*TEXT BLOCK:*
· · ·
From this point on, the PCs are on their own.  Not only must they (possibly) complete their original mission, they must now find their way back home while (hopefully) rescuing their mentor.

_Player Characters:_ The PCs should be young and raw.  They have some training, but they're not a well-oiled team.  In fiction, typical group makeups will include some kind of leader, a rebel (either in general or someone opposed to the "leader"), someone who is quiet and reserved, someone on the edge of panic or is perpetually nervous.  They may come from a variety of socioeconomic backgrounds.  There may be rivals within the group.

_Starting Level:_ Regardless of system, the PCs should be "Starting" level.


----------



## Glade Riven

*The Hunt for the Great White Boar*

Hook: Gather one and all, for the annual Hunt for the Great White Boar is now upon us! Fame and fortune to the person who successfully brings in the Great White Boar!

Scope: A session or three mission or introductory mission to a larger campaign.
· · ·
*DATA EXTRACT:*
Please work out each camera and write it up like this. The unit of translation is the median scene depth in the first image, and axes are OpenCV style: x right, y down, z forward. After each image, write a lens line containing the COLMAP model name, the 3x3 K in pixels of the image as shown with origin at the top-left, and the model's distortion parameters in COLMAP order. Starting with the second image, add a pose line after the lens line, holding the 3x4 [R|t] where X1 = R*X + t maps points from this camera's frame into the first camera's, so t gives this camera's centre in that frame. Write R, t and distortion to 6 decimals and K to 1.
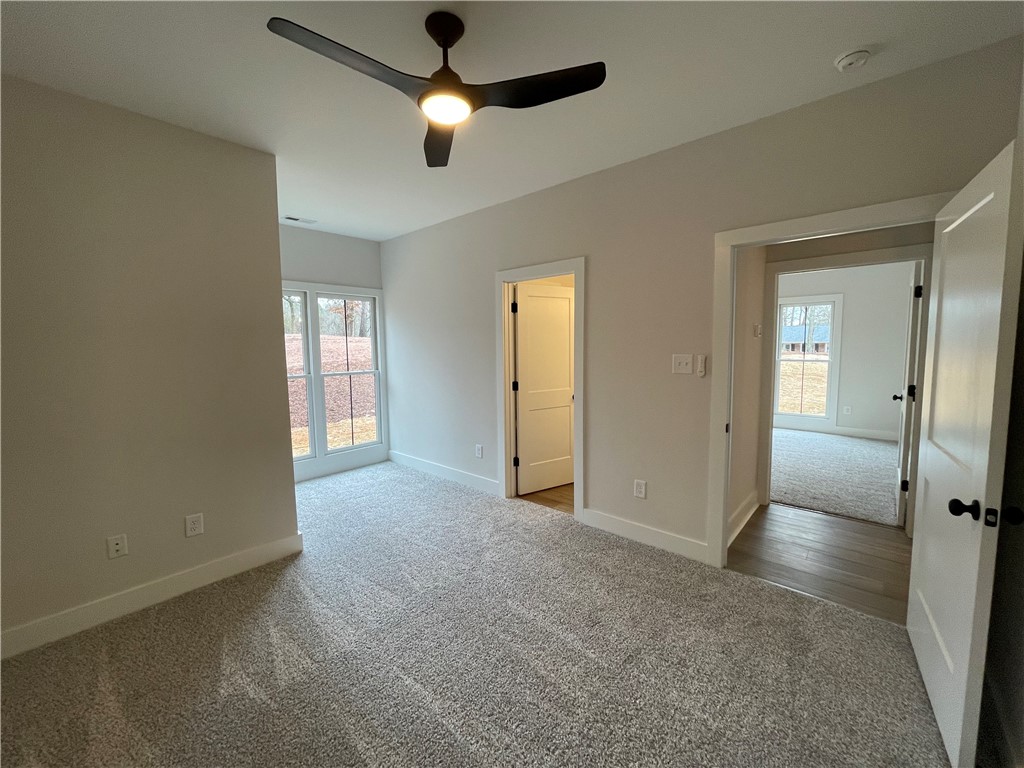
lens RADIAL K [[410.7, 0, 510.9], [0, 410.7, 380.1], [0, 0, 1]] dist [-0.001844, 0.000503]
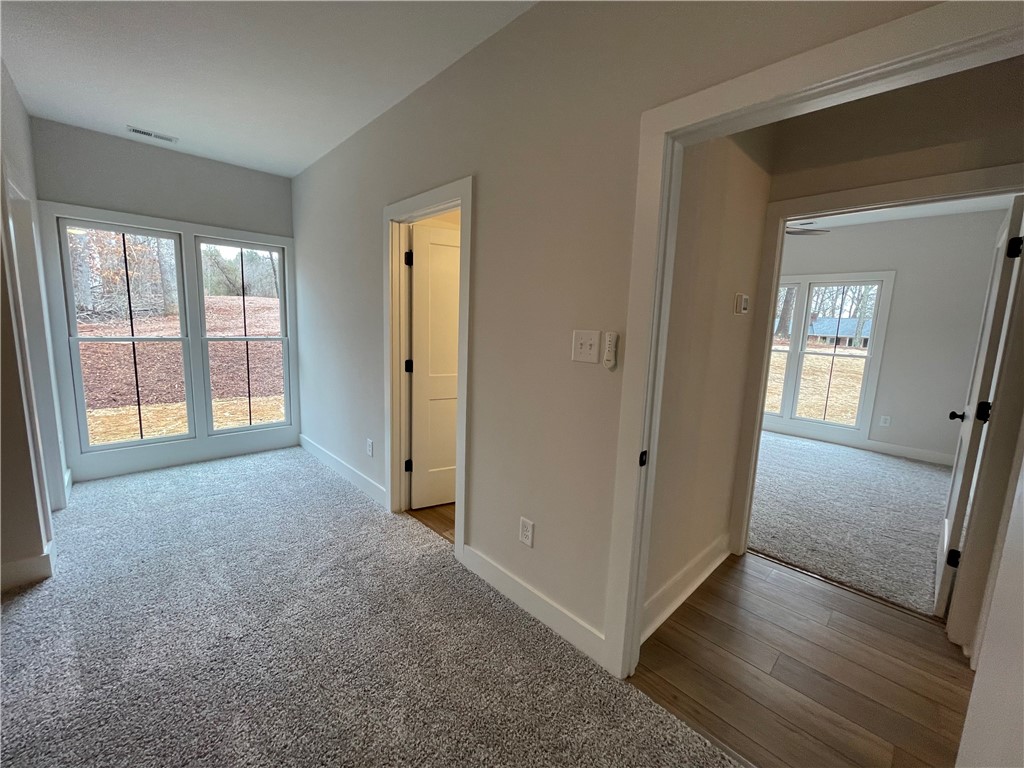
· · ·
*EXERCISE REQUIREMENTS:*
- 1) In the adventure text, what level should the PCs start at, regardless of system?
- 2) Can you turn the adventure text's paragraph beginning "Player Characters: The PCs should be young and raw" into a short bulleted list that keeps its main facts?
- 3) Take the adventure text further, picking up right after its last line.
You won't need the data for any of this.

*ANSWERS TO THIS EXERCISE:*
- 1) They should be "Starting" level.

- 2)
- The PCs are young and raw.
- They have some training but aren't a well-oiled team.
- Typical fictional groups include a leader, a rebel (in general or against the leader), a quiet and reserved member, and someone near panic or always nervous.
- They may come from various socioeconomic backgrounds.
- The group may contain rivals.

- 3)
Premise: The Hunt for the Great White Boar is an annual countryside event to kill a great white boar. Sinister deeds are in the works, however, as the party finds themselves hunted by a noble scion who has taken to hunting the hunters. Makes a great start to a campaign as all sorts of interesting things can be done with the fall-out of battle with the scion and his friends (did he escape or die? Will the PCs seek vengeance or the scion's family?).

Starting Level: Any. Because the main threat to the players is a party consisting of a noble scion and his/her ruffian friends, the situation is easily scalable.

*The Feasting House of Mad Thom*

Hook: Weary from a day's worth of travel, the players come upon a lodge of revelry by the side of the road. Not all is as it seems, however.

Scope: A session or three mission or introductory mission to a larger campaign.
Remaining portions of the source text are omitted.